Questions remain regarding the ability of charcoal to sequester carbon too. A study published May 2 in Science reported that charcoal, because it increases microbial activity, can speed up the decomposition of organic matter in certain kinds of soil, thereby releasing more carbon into the atmosphere. The researchers looked at leaf litter in a boreal forest, but David Wardle, a soil ecologist at the Swedish University of Agricultural Sciences in Umeå and the paper’s first author, expects the same processes would apply on agricultural lands. “I don’t think the extra decomposition would totally negate the sequestration effect of charcoal,” he says, but it would certainly partially offset the benefits.

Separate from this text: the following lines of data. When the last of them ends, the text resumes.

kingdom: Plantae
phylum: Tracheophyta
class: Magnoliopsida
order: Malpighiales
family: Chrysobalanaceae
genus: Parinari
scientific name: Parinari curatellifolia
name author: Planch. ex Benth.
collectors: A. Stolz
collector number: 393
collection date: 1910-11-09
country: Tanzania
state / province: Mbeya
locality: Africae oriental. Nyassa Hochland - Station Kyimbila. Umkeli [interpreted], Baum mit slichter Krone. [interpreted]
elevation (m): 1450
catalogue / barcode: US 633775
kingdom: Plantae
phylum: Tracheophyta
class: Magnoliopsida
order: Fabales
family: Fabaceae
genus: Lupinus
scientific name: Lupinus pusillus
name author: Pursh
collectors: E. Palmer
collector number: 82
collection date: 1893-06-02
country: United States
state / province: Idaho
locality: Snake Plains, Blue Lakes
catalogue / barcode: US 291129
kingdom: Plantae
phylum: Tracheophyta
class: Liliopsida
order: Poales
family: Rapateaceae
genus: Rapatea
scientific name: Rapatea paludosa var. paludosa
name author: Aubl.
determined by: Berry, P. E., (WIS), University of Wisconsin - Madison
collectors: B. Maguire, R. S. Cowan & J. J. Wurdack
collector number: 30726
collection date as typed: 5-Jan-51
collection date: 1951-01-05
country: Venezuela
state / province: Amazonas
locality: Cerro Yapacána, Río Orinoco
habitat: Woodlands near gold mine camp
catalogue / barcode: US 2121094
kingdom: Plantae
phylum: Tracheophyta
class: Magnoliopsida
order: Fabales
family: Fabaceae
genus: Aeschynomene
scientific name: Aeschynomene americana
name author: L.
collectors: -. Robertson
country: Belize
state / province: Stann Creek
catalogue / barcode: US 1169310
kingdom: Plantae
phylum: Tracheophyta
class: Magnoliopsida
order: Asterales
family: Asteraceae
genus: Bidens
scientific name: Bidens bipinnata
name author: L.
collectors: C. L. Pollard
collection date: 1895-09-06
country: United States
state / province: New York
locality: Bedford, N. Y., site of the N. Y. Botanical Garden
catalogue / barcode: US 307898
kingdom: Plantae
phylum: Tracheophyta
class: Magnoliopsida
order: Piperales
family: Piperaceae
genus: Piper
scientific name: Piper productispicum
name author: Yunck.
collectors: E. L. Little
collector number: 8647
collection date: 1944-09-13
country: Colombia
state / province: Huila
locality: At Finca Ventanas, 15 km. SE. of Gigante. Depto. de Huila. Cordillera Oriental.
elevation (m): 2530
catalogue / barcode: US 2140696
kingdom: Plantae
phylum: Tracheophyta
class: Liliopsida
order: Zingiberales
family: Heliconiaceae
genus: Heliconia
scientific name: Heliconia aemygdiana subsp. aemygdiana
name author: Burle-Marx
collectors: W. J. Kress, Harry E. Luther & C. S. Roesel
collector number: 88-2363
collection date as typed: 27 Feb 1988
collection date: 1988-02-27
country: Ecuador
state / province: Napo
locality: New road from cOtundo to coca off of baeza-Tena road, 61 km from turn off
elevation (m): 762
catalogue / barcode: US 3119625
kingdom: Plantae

Yet Harold Collins, a microbiologist at the U.S. Department of Agriculture’s Agricultural Research Service in Prosser, Wash., hasn’t seen any evidence of increased decomposition in his experiments. He and his colleagues have been tracking microbial activity in silt loam and sandy soils by measuring the amount of carbon dioxide produced in the lab. If adding charcoal to soil speeds up decomposition of organic matter, Collins would expect to see a rise in carbon dioxide after they added the charcoal. Yet, after 150 days of monitoring, he and his colleagues have yet to see any change. “There doesn’t appear to be any stimulation at this point,” he says. Killorn wonders what impact removing crop residues from the fields and replacing them with charcoal would have on the soil and on erosion. Leaving crop residue in the field has been standard practice for years. The decaying plant matter contributes valuable nutrients and holds the soil in place. “You don’t want to deplete the fields of the crop residue,” Lehmann agrees. “But I think one can make the point that by making biochar out of the crop residue, you’re actually making a better crop residue.” Of course, those researching the benefits of charcoal are not the only ones interested in getting their hands on organic wastes. Crop residues and other leftovers can also go to fuel the production of cellulosic ethanol. However, Brown says, “we can take a much wider diversity of materials.” No biomass is so moldy or dirty it can’t be converted to charcoal. Even the residues left over after biomass becomes ethanol can be charred. “This is a very rapidly developing market,” Lehmann says. “What is a waste today might be a resource tomorrow.”